Swap "pie" for "pie chart" wherever it occurs in the data below, keeping everything else the same, and leave the pictures out of your output.

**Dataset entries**
------------------------------

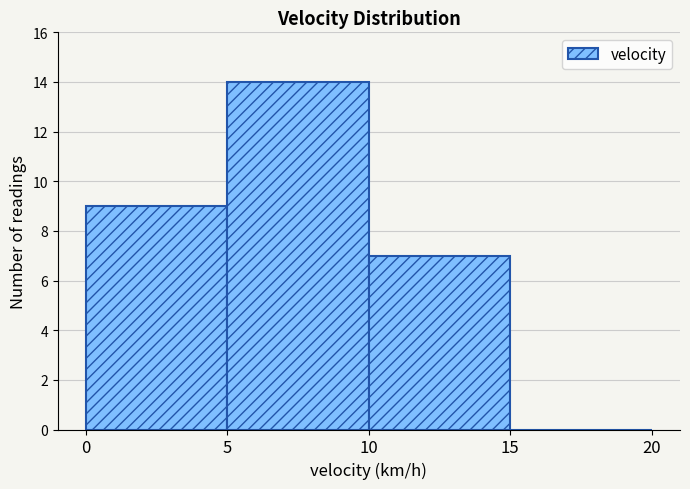

Which range on the x-axis has the tallest bar?

5 to 10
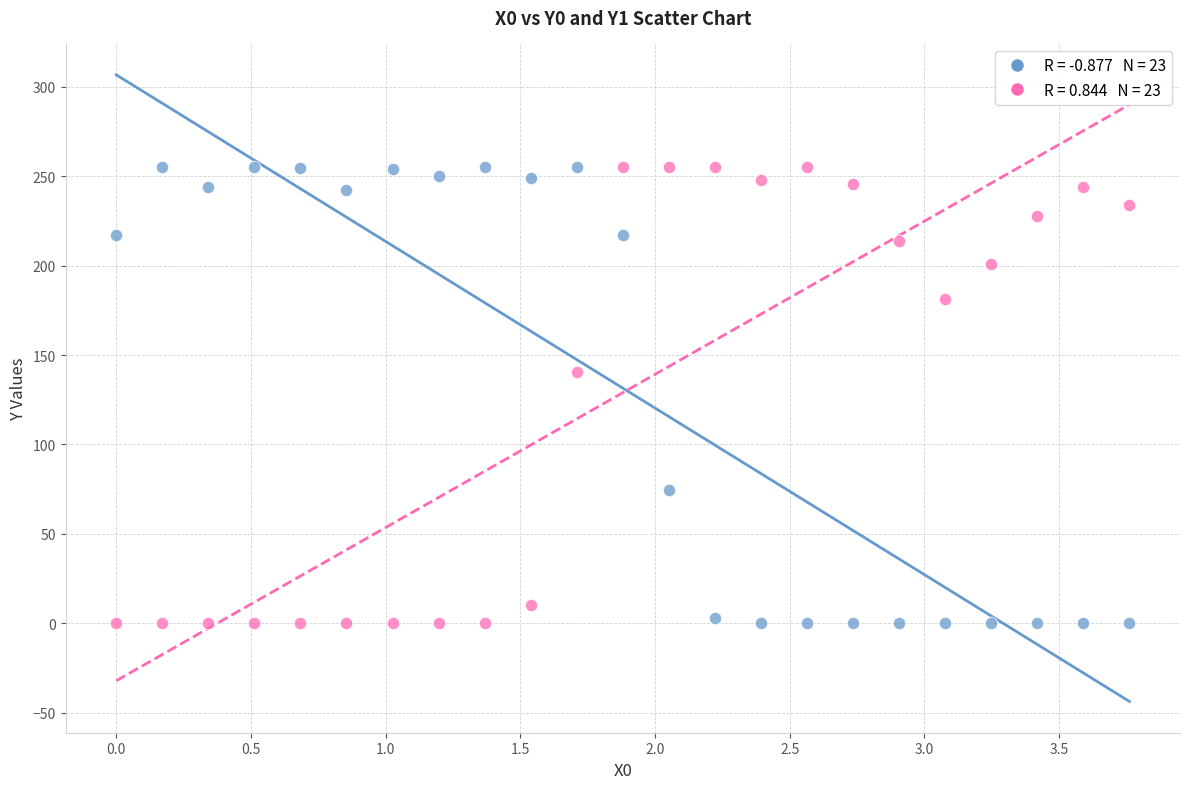

Across all data points, what is the range of X values (max minus min)?

3.8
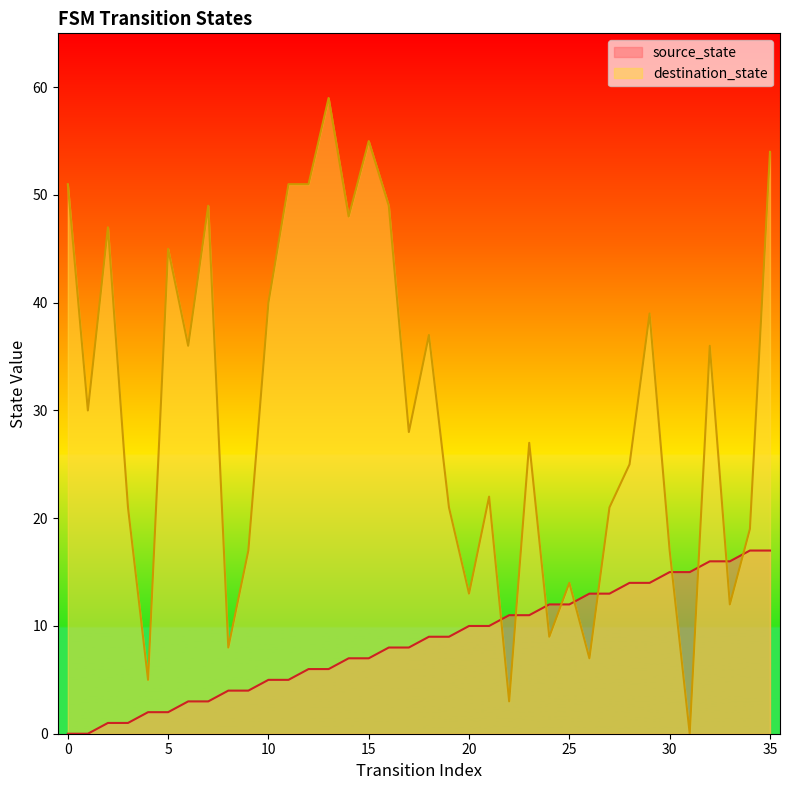

Rank the series by their maximum value, from highest to lowest.

destination_state, source_state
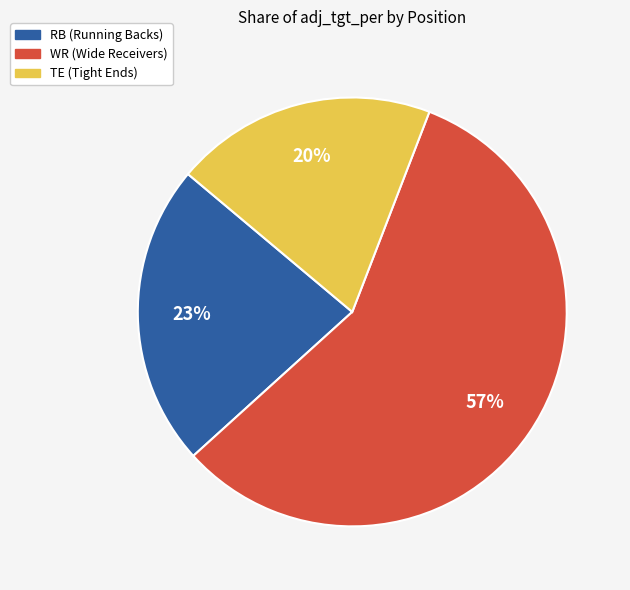

Is it true that RB is 34% of the pie?

False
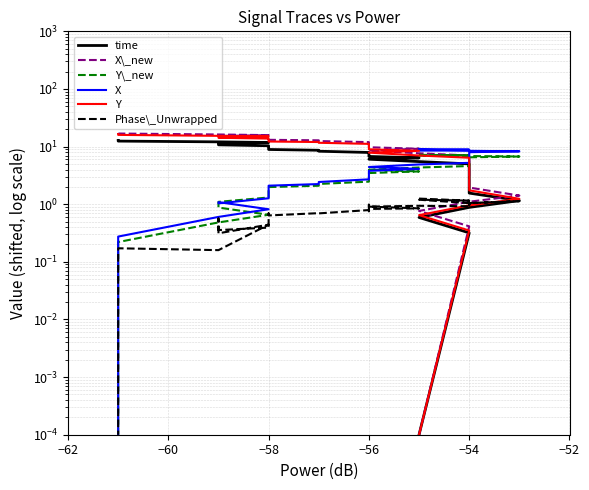

After their last crossing, which series has the higher values: Phase\_Unwrapped or Y?

Y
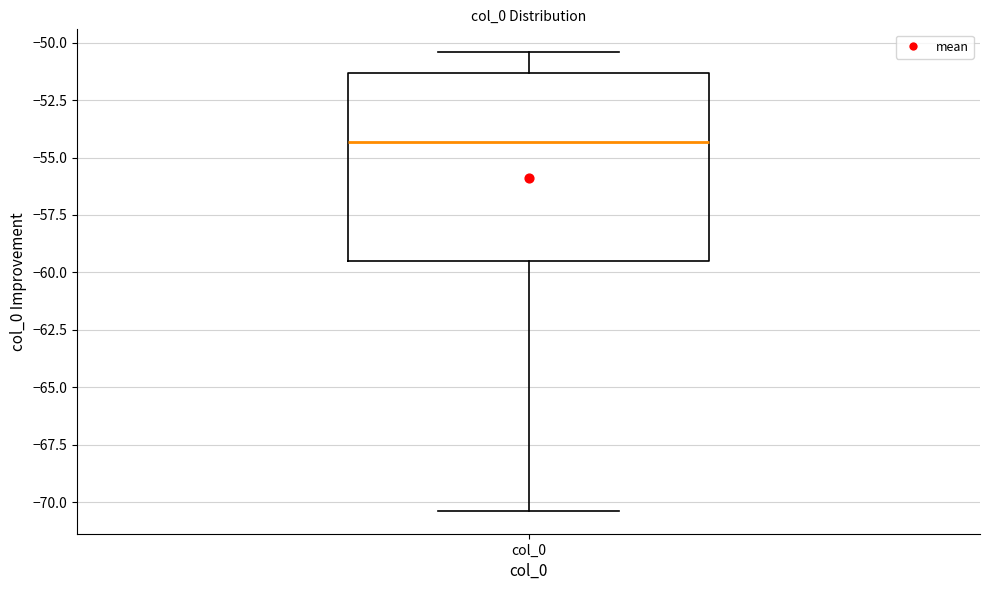

Transcribe this box plot: give where the median line is, the range the box spans, and where the two whiskers end, as read against the y-axis. The values are not printed on the chart, so give them approximately, as read against the axis.

median -54.5, box -59.5 to -51.5, whiskers -70.5 to -50.5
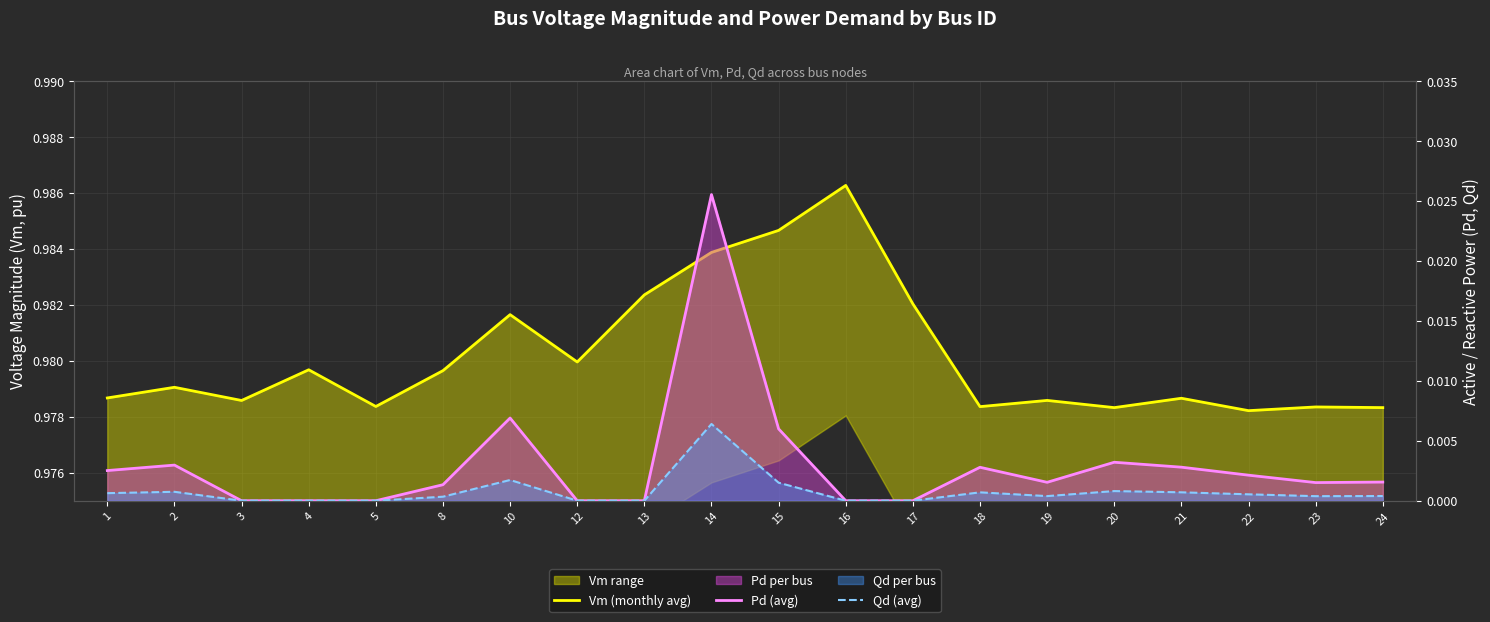

Reading left to right, list all the values displayed in this chart.

Vm (monthly avg): 1.0	1.0	1.0	1.0	1.0	1.0	1.0	1.0	1.0	1.0	1.0	1.0	1.0	1.0	1.0	1.0	1.0	1.0	1.0	1.0
Pd (avg): 0.0	0.0	0.0	0.0	0.0	0.0	0.0	0.0	0.0	0.0	0.0	0.0	0.0	0.0	0.0	0.0	0.0	0.0	0.0	0.0
Qd (avg): 0.0	0.0	0.0	0.0	0.0	0.0	0.0	0.0	0.0	0.0	0.0	0.0	0.0	0.0	0.0	0.0	0.0	0.0	0.0	0.0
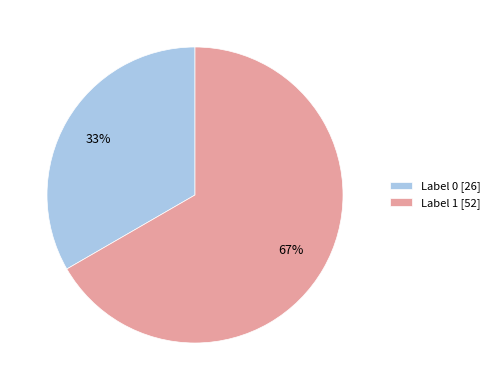

To the nearest percent, what percentage of the pie is Label 0?

33%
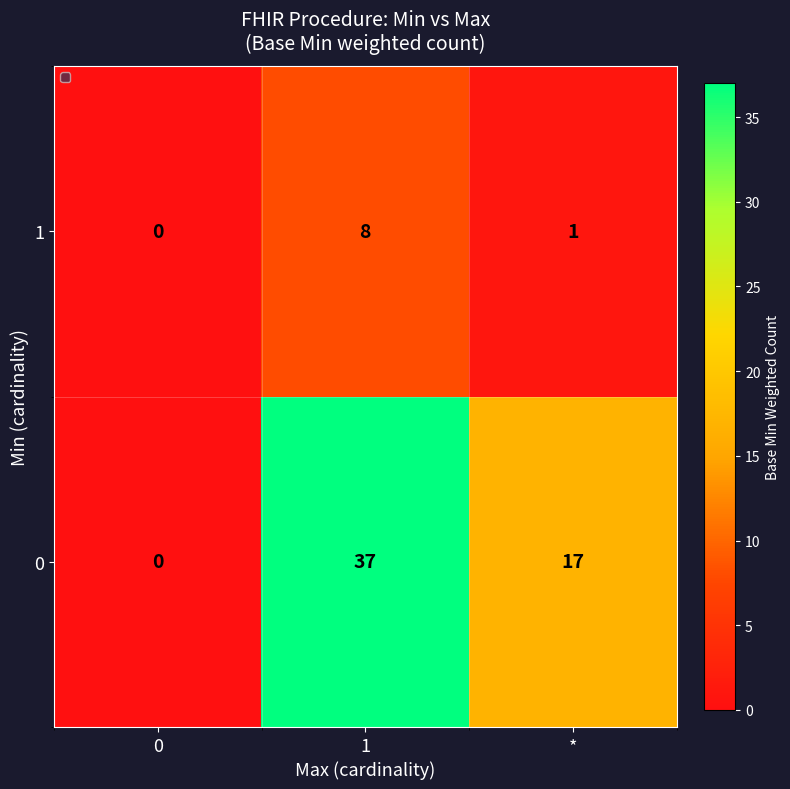

Rank the series at 1 from lowest to highest value.

1, 0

------------------------------

**Response area**
Which range on the x-axis has the tallest bar?

5 to 10

Across all data points, what is the range of X values (max minus min)?

3.8

Rank the series by their maximum value, from highest to lowest.

destination_state, source_state

Is it true that RB is 34% of the pie chart?

False

After their last crossing, which series has the higher values: Phase\_Unwrapped or Y?

Y

Transcribe this box plot: give where the median line is, the range the box spans, and where the two whiskers end, as read against the y-axis. The values are not printed on the chart, so give them approximately, as read against the axis.

median -54.5, box -59.5 to -51.5, whiskers -70.5 to -50.5

Reading left to right, list all the values displayed in this chart.

Vm (monthly avg): 1.0	1.0	1.0	1.0	1.0	1.0	1.0	1.0	1.0	1.0	1.0	1.0	1.0	1.0	1.0	1.0	1.0	1.0	1.0	1.0
Pd (avg): 0.0	0.0	0.0	0.0	0.0	0.0	0.0	0.0	0.0	0.0	0.0	0.0	0.0	0.0	0.0	0.0	0.0	0.0	0.0	0.0
Qd (avg): 0.0	0.0	0.0	0.0	0.0	0.0	0.0	0.0	0.0	0.0	0.0	0.0	0.0	0.0	0.0	0.0	0.0	0.0	0.0	0.0

To the nearest percent, what percentage of the pie chart is Label 0?

33%

Rank the series at 1 from lowest to highest value.

1, 0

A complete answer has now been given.